##### DATA SUPPLIED

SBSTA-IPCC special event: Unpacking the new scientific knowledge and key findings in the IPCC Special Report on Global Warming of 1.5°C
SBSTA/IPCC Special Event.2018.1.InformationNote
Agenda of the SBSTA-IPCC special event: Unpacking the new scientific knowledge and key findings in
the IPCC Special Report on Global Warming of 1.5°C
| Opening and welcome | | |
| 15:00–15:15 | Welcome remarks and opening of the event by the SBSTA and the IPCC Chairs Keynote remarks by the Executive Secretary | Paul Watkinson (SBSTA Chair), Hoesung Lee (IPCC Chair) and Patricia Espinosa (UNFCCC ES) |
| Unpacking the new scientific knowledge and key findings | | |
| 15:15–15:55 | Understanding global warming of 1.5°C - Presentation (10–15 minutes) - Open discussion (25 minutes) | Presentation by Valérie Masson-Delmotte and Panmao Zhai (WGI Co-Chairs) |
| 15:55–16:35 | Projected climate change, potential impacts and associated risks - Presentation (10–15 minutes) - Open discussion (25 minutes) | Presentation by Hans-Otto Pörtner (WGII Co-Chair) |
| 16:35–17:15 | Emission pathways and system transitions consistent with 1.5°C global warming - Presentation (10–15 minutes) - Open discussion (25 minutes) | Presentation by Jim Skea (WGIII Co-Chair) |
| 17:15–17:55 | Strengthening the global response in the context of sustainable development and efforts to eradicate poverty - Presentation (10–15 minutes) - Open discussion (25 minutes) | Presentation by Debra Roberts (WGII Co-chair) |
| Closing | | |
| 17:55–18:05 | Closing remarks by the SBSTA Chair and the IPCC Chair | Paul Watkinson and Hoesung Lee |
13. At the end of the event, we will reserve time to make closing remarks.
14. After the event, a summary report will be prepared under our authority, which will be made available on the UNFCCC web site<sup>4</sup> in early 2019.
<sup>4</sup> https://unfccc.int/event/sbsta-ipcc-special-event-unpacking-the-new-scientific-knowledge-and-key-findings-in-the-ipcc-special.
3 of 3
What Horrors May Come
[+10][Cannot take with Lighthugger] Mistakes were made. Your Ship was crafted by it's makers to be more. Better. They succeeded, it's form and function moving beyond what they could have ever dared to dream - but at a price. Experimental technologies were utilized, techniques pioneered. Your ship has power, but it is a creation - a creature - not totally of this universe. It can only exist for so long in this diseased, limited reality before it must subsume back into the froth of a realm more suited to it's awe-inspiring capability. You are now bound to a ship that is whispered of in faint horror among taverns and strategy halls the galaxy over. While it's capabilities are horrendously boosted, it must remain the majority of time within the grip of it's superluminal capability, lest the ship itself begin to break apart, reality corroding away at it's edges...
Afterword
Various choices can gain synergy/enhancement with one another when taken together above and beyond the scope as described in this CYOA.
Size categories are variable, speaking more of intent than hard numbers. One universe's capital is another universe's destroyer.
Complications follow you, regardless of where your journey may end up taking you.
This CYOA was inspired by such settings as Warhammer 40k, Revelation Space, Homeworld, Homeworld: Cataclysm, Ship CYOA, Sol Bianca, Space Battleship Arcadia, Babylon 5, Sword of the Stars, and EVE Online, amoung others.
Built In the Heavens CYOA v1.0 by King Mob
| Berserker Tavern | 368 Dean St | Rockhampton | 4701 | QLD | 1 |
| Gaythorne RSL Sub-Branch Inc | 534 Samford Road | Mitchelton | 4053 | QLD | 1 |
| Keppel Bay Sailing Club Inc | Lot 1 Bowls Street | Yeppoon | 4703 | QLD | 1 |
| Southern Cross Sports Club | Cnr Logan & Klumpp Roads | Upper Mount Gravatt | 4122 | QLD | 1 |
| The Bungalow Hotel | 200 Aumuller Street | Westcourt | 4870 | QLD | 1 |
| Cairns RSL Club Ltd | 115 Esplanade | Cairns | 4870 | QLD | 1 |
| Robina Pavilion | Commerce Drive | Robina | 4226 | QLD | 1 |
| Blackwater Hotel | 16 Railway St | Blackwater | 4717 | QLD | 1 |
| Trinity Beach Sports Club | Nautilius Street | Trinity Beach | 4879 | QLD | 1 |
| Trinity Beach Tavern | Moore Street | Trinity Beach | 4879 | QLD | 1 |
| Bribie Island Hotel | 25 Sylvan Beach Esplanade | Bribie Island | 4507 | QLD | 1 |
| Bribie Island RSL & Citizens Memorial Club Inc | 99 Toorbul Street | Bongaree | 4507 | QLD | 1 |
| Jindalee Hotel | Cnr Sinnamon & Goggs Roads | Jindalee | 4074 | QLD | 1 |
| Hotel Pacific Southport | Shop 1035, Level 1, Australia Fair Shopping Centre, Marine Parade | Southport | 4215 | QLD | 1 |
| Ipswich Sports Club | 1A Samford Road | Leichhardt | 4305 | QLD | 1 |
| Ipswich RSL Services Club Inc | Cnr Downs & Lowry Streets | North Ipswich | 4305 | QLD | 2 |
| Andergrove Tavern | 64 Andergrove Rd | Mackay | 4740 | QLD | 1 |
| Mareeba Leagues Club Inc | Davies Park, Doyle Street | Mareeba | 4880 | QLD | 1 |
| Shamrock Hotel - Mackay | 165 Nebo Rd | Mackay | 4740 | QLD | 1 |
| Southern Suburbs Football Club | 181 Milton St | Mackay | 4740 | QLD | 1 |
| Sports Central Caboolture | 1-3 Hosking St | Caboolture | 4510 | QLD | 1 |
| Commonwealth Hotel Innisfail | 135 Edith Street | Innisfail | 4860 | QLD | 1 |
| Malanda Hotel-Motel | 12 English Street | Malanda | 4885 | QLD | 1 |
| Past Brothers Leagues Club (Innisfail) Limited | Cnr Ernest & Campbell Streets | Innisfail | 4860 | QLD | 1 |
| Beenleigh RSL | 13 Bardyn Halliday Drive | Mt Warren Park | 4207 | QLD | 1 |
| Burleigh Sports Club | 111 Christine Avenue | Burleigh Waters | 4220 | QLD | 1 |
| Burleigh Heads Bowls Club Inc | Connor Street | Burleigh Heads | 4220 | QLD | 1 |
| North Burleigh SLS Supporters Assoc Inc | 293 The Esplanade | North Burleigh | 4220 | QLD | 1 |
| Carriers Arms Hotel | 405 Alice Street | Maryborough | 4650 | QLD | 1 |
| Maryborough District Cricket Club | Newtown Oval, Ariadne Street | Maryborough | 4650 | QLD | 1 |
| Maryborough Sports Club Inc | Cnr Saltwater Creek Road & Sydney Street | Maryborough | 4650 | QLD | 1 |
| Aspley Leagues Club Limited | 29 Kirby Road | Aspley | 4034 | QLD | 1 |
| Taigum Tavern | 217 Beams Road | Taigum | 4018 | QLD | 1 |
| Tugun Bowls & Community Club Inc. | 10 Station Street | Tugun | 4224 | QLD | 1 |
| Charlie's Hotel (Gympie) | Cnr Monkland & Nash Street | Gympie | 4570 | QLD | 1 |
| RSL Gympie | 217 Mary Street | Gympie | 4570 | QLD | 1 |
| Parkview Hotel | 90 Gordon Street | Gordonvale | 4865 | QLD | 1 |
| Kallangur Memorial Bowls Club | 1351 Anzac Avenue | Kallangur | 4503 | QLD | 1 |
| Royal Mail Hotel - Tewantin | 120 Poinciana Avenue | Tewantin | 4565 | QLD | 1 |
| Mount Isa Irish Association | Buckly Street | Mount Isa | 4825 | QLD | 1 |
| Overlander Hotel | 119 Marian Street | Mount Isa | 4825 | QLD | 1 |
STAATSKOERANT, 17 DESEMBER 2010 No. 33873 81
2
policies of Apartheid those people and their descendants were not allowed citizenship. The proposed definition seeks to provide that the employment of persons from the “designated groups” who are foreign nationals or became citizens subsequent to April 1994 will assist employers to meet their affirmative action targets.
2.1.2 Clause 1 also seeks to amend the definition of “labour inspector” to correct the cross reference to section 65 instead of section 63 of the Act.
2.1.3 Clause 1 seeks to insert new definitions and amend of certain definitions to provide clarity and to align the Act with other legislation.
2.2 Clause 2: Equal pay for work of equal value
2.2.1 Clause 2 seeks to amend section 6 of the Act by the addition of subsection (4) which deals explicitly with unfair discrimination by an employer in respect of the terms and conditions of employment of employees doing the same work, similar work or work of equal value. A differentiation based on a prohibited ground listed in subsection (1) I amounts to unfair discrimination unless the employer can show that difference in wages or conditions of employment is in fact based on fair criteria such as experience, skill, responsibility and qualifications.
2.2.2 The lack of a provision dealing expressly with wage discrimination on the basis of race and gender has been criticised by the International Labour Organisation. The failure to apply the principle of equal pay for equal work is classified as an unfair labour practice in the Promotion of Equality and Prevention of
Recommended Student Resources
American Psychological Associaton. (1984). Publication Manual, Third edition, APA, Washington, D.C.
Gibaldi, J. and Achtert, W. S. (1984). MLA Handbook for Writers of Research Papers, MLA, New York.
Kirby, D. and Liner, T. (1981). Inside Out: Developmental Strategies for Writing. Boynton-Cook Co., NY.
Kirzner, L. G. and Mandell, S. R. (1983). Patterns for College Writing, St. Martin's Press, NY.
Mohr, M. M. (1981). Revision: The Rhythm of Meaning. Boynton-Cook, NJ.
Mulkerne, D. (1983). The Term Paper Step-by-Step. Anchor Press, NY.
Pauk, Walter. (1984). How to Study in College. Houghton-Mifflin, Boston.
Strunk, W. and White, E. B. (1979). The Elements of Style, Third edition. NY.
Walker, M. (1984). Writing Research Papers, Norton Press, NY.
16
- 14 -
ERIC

##########

WHAT YOU HAVE TO DO
Please give an exact restatement of only the lines from the beginning of the material above to the line with "14. After the", inclusive.

ANSWER TO THIS EXERCISE
SBSTA-IPCC special event: Unpacking the new scientific knowledge and key findings in the IPCC Special Report on Global Warming of 1.5°C
SBSTA/IPCC Special Event.2018.1.InformationNote
Agenda of the SBSTA-IPCC special event: Unpacking the new scientific knowledge and key findings in
the IPCC Special Report on Global Warming of 1.5°C
| Opening and welcome | | |
| 15:00–15:15 | Welcome remarks and opening of the event by the SBSTA and the IPCC Chairs Keynote remarks by the Executive Secretary | Paul Watkinson (SBSTA Chair), Hoesung Lee (IPCC Chair) and Patricia Espinosa (UNFCCC ES) |
| Unpacking the new scientific knowledge and key findings | | |
| 15:15–15:55 | Understanding global warming of 1.5°C - Presentation (10–15 minutes) - Open discussion (25 minutes) | Presentation by Valérie Masson-Delmotte and Panmao Zhai (WGI Co-Chairs) |
| 15:55–16:35 | Projected climate change, potential impacts and associated risks - Presentation (10–15 minutes) - Open discussion (25 minutes) | Presentation by Hans-Otto Pörtner (WGII Co-Chair) |
| 16:35–17:15 | Emission pathways and system transitions consistent with 1.5°C global warming - Presentation (10–15 minutes) - Open discussion (25 minutes) | Presentation by Jim Skea (WGIII Co-Chair) |
| 17:15–17:55 | Strengthening the global response in the context of sustainable development and efforts to eradicate poverty - Presentation (10–15 minutes) - Open discussion (25 minutes) | Presentation by Debra Roberts (WGII Co-chair) |
| Closing | | |
| 17:55–18:05 | Closing remarks by the SBSTA Chair and the IPCC Chair | Paul Watkinson and Hoesung Lee |
13. At the end of the event, we will reserve time to make closing remarks.
14. After the event, a summary report will be prepared under our authority, which will be made available on the UNFCCC web site<sup>4</sup> in early 2019.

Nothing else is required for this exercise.